Task data
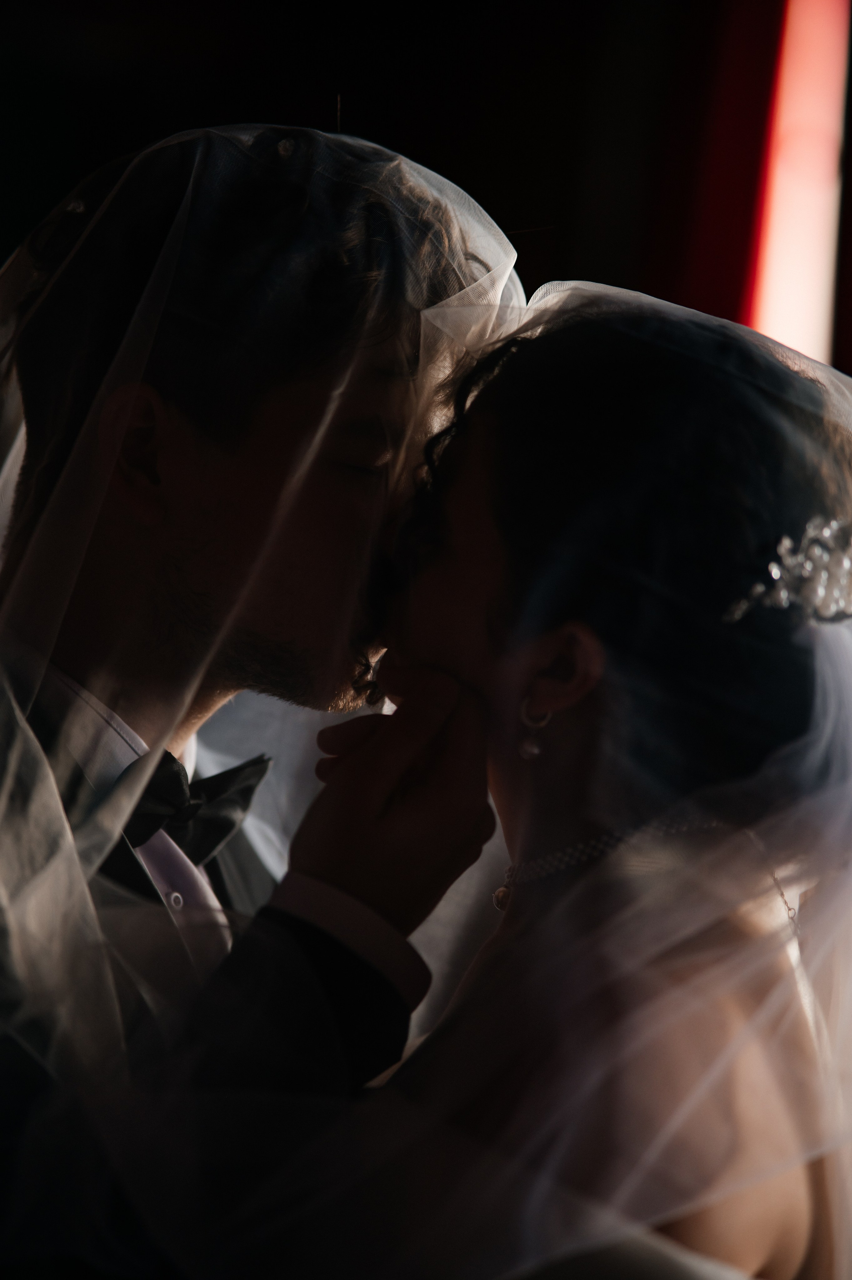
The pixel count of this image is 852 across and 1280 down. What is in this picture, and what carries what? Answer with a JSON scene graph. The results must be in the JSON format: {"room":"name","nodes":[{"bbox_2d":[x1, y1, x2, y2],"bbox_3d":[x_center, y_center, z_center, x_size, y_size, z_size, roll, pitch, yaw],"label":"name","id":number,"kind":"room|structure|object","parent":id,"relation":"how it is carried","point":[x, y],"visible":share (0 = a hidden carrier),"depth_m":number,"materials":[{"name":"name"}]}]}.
{"room":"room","nodes":[
{"label":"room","id":0,"kind":"room"},
{"bbox_2d":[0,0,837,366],"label":"wall","id":1,"kind":"structure","parent":0,"point":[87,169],"depth_m":5.74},
{"bbox_2d":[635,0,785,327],"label":"red curtain","id":2,"kind":"object","parent":1,"relation":"attached to","point":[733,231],"visible":0.37,"depth_m":5.34,"materials":[{"name":"red fabric"}]},
{"bbox_2d":[746,0,848,366],"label":"curtain","id":3,"kind":"object","parent":1,"relation":"attached to","point":[820,306],"visible":0.53,"depth_m":5.30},
{"label":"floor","id":4,"kind":"structure","parent":0,"visible":0},
{"bbox_2d":[0,124,523,1279],"bbox_3d":[-0.211,0.434,2.430,0.532,1.720,0.661,2,-1,2],"label":"man","id":5,"kind":"object","parent":4,"relation":"on","point":[338,988],"visible":0.86,"depth_m":2.30},
{"bbox_2d":[313,287,851,1279],"bbox_3d":[0.122,0.493,2.178,0.585,1.461,0.699,2,-1,2],"label":"woman","id":6,"kind":"object","parent":4,"relation":"on","point":[587,715],"visible":0.91,"depth_m":2.08}
]}

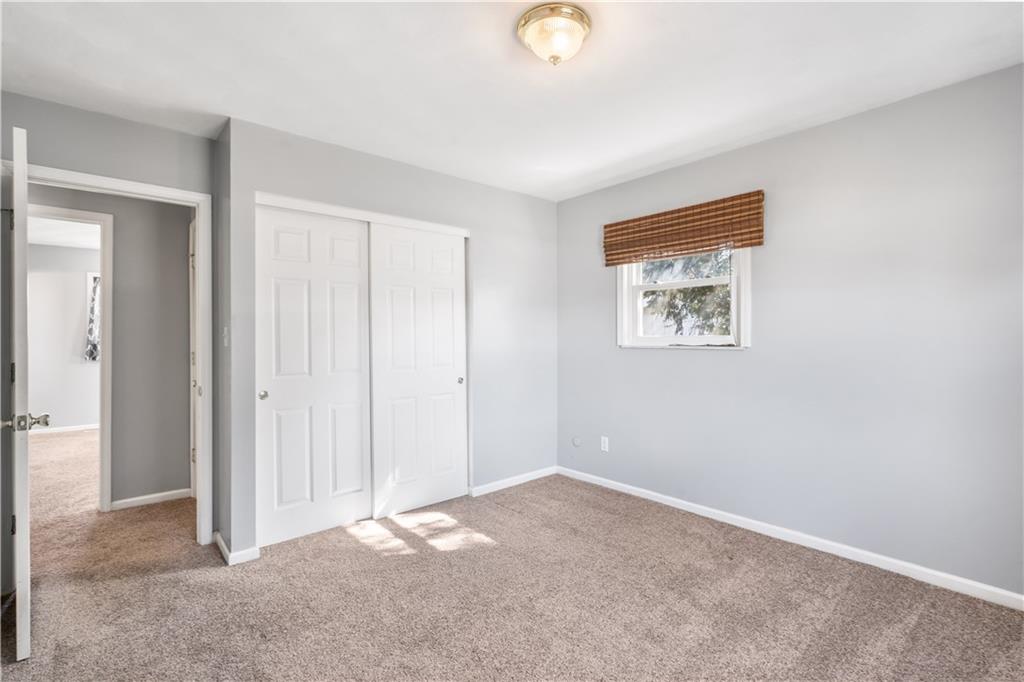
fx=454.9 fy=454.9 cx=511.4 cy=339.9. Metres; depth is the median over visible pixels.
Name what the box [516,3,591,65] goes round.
ceiling light
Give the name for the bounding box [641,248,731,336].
tree
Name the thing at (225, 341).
light switch
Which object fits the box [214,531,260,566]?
baseboard
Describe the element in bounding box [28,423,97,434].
baseboard
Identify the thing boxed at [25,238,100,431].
far room wall
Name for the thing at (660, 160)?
ceiling
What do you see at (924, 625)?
carpet floor
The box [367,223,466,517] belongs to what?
right closet door
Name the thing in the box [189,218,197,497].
hallway door
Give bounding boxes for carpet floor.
[0,429,1023,681]
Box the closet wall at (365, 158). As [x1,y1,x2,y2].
[222,115,557,560]
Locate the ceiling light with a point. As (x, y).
(578, 28)
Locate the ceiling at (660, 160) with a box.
[0,0,1023,200]
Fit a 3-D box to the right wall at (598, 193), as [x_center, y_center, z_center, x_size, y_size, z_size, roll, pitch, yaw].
[1.551,-0.010,2.987,0.144,2.449,3.757,0,0,-41]
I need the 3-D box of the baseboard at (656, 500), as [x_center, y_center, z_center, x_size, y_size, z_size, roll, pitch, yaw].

Exercise details
The material should be duplicated word for word, with no images included.

Exercise result
The pixel count of this image is 852 across and 1280 down. What is in this picture, and what carries what? Answer with a JSON scene graph. The results must be in the JSON format: {"room":"name","nodes":[{"bbox_2d":[x1, y1, x2, y2],"bbox_3d":[x_center, y_center, z_center, x_size, y_size, z_size, roll, pitch, yaw],"label":"name","id":number,"kind":"room|structure|object","parent":id,"relation":"how it is carried","point":[x, y],"visible":share (0 = a hidden carrier),"depth_m":number,"materials":[{"name":"name"}]}]}.
{"room":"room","nodes":[
{"label":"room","id":0,"kind":"room"},
{"bbox_2d":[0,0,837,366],"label":"wall","id":1,"kind":"structure","parent":0,"point":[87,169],"depth_m":5.74},
{"bbox_2d":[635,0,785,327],"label":"red curtain","id":2,"kind":"object","parent":1,"relation":"attached to","point":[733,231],"visible":0.37,"depth_m":5.34,"materials":[{"name":"red fabric"}]},
{"bbox_2d":[746,0,848,366],"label":"curtain","id":3,"kind":"object","parent":1,"relation":"attached to","point":[820,306],"visible":0.53,"depth_m":5.30},
{"label":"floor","id":4,"kind":"structure","parent":0,"visible":0},
{"bbox_2d":[0,124,523,1279],"bbox_3d":[-0.211,0.434,2.430,0.532,1.720,0.661,2,-1,2],"label":"man","id":5,"kind":"object","parent":4,"relation":"on","point":[338,988],"visible":0.86,"depth_m":2.30},
{"bbox_2d":[313,287,851,1279],"bbox_3d":[0.122,0.493,2.178,0.585,1.461,0.699,2,-1,2],"label":"woman","id":6,"kind":"object","parent":4,"relation":"on","point":[587,715],"visible":0.91,"depth_m":2.08}
]}

fx=454.9 fy=454.9 cx=511.4 cy=339.9. Metres; depth is the median over visible pixels.
Name what the box [516,3,591,65] goes round.
ceiling light
Give the name for the bounding box [641,248,731,336].
tree
Name the thing at (225, 341).
light switch
Which object fits the box [214,531,260,566]?
baseboard
Describe the element in bounding box [28,423,97,434].
baseboard
Identify the thing boxed at [25,238,100,431].
far room wall
Name for the thing at (660, 160)?
ceiling
What do you see at (924, 625)?
carpet floor
The box [367,223,466,517] belongs to what?
right closet door
Name the thing in the box [189,218,197,497].
hallway door
Give bounding boxes for carpet floor.
[0,429,1023,681]
Box the closet wall at (365, 158). As [x1,y1,x2,y2].
[222,115,557,560]
Locate the ceiling light with a point. As (x, y).
(578, 28)
Locate the ceiling at (660, 160) with a box.
[0,0,1023,200]
Fit a 3-D box to the right wall at (598, 193), as [x_center, y_center, z_center, x_size, y_size, z_size, roll, pitch, yaw].
[1.551,-0.010,2.987,0.144,2.449,3.757,0,0,-41]
I need the 3-D box of the baseboard at (656, 500), as [x_center, y_center, z_center, x_size, y_size, z_size, roll, pitch, yaw].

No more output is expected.